Convert the lines of the records below into a numbered list, from the line containing "scientific name: Anax junius" through the end of the records, inclusive, and skip any blank lines.

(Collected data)
● ● ● ● ●

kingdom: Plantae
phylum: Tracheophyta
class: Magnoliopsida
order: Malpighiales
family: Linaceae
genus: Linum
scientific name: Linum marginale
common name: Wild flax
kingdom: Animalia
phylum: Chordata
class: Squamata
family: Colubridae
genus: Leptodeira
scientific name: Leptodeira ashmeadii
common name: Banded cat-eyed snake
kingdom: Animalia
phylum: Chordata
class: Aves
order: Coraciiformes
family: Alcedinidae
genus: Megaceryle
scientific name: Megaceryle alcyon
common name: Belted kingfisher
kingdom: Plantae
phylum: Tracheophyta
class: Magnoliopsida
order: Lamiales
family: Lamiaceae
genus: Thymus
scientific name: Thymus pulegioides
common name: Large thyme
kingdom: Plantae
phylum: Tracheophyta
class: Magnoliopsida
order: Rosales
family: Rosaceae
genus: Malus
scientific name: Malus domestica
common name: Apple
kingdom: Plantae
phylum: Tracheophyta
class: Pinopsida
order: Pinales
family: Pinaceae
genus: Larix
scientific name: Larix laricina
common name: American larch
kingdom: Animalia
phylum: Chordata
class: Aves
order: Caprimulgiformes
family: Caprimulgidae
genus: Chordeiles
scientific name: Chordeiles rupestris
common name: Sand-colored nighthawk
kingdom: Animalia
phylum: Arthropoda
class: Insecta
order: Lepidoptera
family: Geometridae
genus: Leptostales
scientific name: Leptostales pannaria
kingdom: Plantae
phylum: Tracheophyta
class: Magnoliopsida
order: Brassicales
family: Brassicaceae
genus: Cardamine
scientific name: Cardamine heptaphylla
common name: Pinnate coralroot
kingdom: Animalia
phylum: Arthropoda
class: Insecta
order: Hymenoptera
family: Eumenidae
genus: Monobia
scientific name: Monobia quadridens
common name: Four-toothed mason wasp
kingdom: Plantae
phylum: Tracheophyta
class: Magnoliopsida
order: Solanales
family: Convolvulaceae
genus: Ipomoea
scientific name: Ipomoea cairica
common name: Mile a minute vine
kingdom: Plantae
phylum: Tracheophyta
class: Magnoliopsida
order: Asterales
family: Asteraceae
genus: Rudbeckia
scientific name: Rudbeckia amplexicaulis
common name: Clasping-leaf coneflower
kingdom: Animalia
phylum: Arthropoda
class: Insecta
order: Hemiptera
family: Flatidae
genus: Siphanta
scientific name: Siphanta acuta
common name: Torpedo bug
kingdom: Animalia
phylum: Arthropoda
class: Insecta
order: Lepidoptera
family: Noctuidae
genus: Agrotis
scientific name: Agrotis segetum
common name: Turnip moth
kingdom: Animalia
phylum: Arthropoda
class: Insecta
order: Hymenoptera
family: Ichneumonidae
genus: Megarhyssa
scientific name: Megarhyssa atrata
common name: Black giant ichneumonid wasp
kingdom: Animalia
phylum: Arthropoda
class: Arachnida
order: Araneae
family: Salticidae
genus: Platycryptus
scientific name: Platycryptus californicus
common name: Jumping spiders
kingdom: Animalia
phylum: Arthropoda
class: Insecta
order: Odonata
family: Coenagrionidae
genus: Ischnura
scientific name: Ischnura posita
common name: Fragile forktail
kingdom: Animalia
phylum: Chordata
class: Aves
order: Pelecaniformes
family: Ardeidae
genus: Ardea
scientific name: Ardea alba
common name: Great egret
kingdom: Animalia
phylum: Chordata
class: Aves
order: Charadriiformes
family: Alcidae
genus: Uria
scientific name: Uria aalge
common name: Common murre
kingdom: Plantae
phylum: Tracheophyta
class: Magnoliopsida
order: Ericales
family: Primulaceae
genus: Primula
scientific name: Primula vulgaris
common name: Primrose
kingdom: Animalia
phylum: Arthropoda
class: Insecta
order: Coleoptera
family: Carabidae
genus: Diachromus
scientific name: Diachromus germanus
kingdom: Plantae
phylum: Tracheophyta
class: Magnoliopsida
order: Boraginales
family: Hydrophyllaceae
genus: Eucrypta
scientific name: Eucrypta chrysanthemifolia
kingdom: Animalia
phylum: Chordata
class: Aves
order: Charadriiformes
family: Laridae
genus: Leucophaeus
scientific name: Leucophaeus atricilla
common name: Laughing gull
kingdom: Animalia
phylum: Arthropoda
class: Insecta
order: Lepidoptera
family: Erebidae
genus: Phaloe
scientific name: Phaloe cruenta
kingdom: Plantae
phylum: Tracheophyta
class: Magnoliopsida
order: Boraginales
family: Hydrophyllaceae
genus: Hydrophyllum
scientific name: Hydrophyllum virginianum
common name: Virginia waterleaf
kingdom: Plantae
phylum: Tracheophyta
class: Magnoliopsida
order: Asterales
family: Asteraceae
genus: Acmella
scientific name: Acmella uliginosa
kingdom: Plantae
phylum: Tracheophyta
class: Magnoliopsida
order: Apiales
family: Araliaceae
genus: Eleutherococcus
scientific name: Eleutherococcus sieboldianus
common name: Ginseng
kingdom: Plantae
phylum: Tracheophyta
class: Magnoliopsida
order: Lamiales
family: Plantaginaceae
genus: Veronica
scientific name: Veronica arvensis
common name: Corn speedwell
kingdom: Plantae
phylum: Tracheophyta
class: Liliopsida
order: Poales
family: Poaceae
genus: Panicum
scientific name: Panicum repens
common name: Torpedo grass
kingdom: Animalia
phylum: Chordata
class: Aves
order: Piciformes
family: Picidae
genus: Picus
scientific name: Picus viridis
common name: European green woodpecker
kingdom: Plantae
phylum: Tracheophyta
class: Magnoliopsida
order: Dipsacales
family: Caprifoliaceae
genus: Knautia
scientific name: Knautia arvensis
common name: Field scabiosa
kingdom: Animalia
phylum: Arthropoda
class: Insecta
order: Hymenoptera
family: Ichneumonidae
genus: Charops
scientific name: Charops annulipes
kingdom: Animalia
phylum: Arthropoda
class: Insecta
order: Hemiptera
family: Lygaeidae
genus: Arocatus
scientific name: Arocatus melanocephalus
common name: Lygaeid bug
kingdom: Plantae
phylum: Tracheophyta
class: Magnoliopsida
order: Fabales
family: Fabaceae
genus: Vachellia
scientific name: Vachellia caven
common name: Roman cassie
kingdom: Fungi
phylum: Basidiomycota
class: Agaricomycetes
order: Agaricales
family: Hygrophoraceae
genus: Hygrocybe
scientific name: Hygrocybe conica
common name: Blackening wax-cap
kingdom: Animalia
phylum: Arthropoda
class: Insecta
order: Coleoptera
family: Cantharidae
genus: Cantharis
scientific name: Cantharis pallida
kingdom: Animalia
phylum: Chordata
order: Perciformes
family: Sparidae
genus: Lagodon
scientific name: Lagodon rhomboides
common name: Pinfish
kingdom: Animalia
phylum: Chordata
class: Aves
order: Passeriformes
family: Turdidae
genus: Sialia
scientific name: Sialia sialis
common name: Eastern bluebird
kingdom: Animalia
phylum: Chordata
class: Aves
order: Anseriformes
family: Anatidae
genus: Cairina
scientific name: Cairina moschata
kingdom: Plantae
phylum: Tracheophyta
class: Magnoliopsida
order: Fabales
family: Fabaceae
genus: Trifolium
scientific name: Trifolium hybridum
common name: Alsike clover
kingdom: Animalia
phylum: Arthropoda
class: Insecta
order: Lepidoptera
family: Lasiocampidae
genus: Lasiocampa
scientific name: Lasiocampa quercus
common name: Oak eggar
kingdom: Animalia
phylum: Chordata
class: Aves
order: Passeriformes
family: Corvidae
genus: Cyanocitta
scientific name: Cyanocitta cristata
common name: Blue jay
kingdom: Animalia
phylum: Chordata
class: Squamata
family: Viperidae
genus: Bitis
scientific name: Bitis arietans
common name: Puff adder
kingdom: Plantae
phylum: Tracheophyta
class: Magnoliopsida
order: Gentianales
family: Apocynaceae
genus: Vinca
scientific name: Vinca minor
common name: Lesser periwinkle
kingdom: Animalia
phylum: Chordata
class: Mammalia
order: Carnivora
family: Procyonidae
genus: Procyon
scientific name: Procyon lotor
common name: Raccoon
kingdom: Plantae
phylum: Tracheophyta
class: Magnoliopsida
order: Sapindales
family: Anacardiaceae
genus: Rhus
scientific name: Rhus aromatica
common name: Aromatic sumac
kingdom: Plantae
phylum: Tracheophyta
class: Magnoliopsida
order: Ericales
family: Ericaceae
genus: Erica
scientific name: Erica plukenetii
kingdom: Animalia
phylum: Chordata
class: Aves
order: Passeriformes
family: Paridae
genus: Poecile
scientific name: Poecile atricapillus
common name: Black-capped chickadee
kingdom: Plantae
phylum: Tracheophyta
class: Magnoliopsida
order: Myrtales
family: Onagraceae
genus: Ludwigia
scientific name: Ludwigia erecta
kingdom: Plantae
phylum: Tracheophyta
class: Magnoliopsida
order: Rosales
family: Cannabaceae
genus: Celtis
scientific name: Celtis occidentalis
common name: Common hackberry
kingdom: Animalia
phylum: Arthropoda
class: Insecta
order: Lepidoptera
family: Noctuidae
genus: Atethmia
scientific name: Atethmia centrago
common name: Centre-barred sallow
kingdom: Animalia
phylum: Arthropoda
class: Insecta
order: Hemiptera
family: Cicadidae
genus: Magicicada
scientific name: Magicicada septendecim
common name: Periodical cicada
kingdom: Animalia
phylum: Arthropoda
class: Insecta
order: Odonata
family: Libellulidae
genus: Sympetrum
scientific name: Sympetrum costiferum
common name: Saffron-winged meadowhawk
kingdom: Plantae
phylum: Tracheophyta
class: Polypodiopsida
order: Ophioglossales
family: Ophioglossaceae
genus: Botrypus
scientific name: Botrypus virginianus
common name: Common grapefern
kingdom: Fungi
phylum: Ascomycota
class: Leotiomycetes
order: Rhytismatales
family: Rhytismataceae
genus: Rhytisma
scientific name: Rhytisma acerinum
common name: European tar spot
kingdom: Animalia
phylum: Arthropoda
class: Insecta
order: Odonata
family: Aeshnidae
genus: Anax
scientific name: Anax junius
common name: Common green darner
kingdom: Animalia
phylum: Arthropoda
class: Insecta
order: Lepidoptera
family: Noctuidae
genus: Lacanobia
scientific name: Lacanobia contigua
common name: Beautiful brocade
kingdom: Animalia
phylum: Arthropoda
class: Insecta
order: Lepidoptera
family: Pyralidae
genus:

● ● ● ● ●

§ Correct output
1. scientific name: Anax junius
2. common name: Common green darner
3. kingdom: Animalia
4. phylum: Arthropoda
5. class: Insecta
6. order: Lepidoptera
7. family: Noctuidae
8. genus: Lacanobia
9. scientific name: Lacanobia contigua
10. common name: Beautiful brocade
11. kingdom: Animalia
12. phylum: Arthropoda
13. class: Insecta
14. order: Lepidoptera
15. family: Pyralidae
16. genus:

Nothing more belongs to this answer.